Segmento do documento
☆ ☆ ☆ ☆

Frutícolas

Conheça a árvore da vida

A famosa palmeira tamareira ou Phoenix dactylifera

Diz o antigo ditado árabe que esta palmeira, mais conhecida como palmeira tamareira, atinge a absoluta felicidade com “os pés mergulhados em água e com a cabeça no fogo dos céus”, aludindo-se naturalmente aos extensos e cálidos desertos da península Arábica e Médio Oriente como a sua morada de eleição.

A palmeira Phoenix dactylifera é também conhecida em paragens mais distantes na terra de desertos sem fim, do povo berbere e beduínos nómadas, como árvore da vida, da abundância e da riqueza.

O que são as palmeiras?

Importa esclarecer inicialmente, por uma questão de rigor botânico, que as nossas estimadas palmeiras não são efetivamente árvores, mas antes plantas com maior afinidade às Herbáceas ou vulgares ervas do que às árvores. Têm uma classificação específica com a sua família própria, a das Arecaceae, sendo assim melhor classificadas como plantas perenes, lenhosas sem crescimento em termos de diâmetro de tronco e, nalguns casos, arborescentes. Com uma vasta e enriquecida história e presença assegurada em mitos e fábulas, estas palmeiras tiveram direito a ser personificadas, assumindo naturalmente o papel de personagens tanto masculinas como femininas. São parte integrante e indissociável de lendas e histórias de folclore tribal que retratam estas belíssimas plantas como seres sociais com consciência própria, cumprindo papéis na luta contra as adversidades e dificuldades na luta pela sobrevivência diária como os seus parceiros humanos.

☆ ☆ ☆ ☆

Enunciado 1
No texto sobre a palmeira tamareira, a que família botânica pertencem as palmeiras?

Excertos dos registos
☆ ☆ ☆ ☆

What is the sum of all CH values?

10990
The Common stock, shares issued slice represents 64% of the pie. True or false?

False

☆ ☆ ☆ ☆

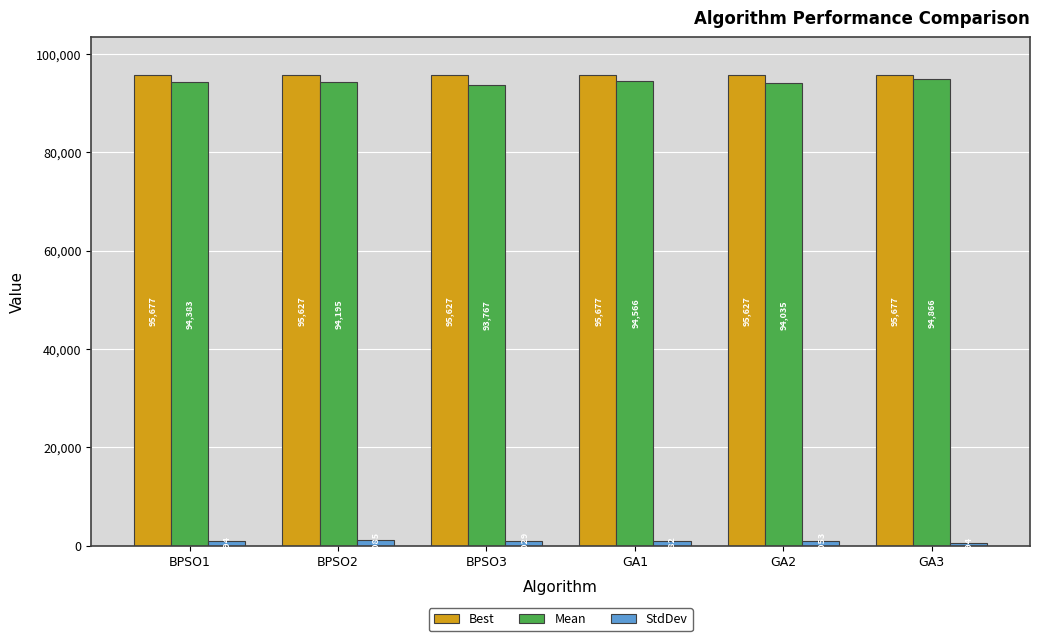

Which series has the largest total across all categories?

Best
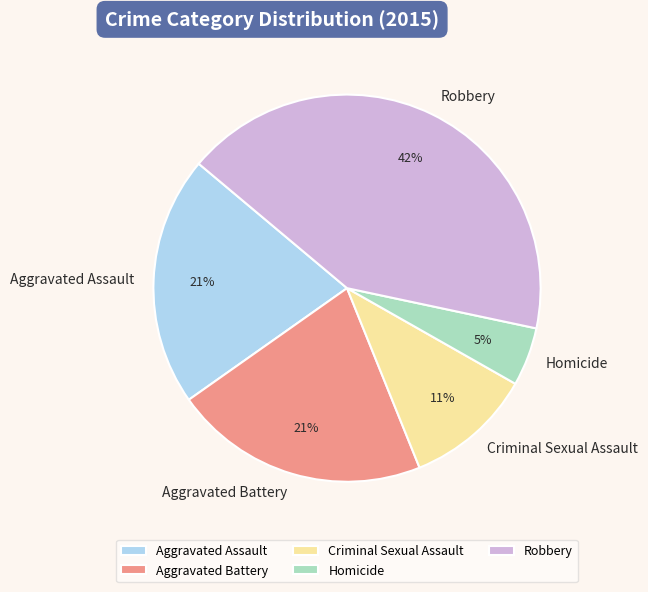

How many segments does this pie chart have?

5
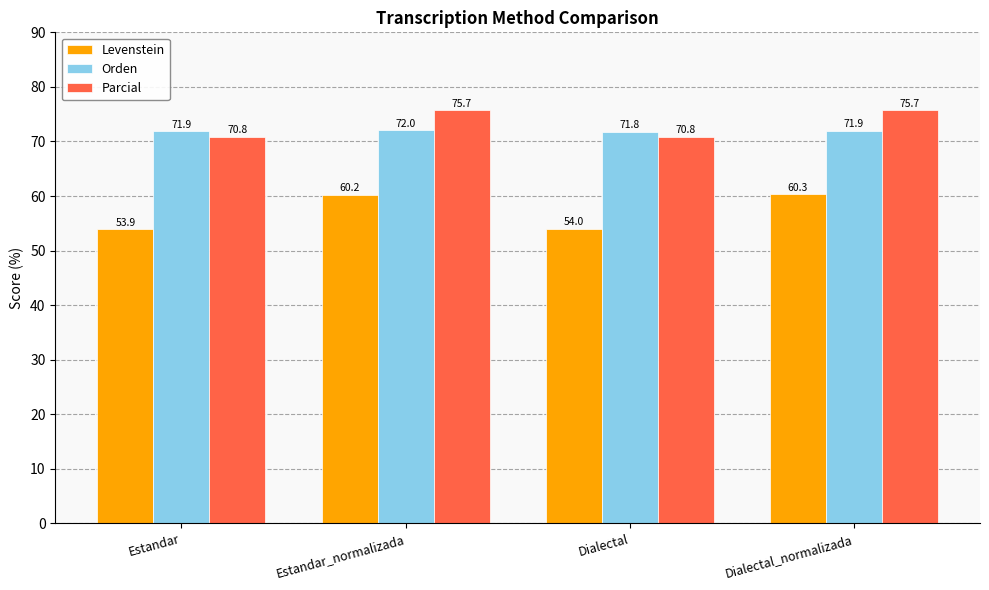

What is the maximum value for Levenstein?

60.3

☆ ☆ ☆ ☆

Enunciado 2
Transcreva, dos registos, o trecho que abre com a linha que contém "What is the sum of all CH values?" e fecha com a linha que contém "The Common stock, shares", incluindo ambas.

Resposta escrita 1
À família Arecaceae.

Resposta escrita 2
What is the sum of all CH values?

10990
The Common stock, shares issued slice represents 64% of the pie. True or false?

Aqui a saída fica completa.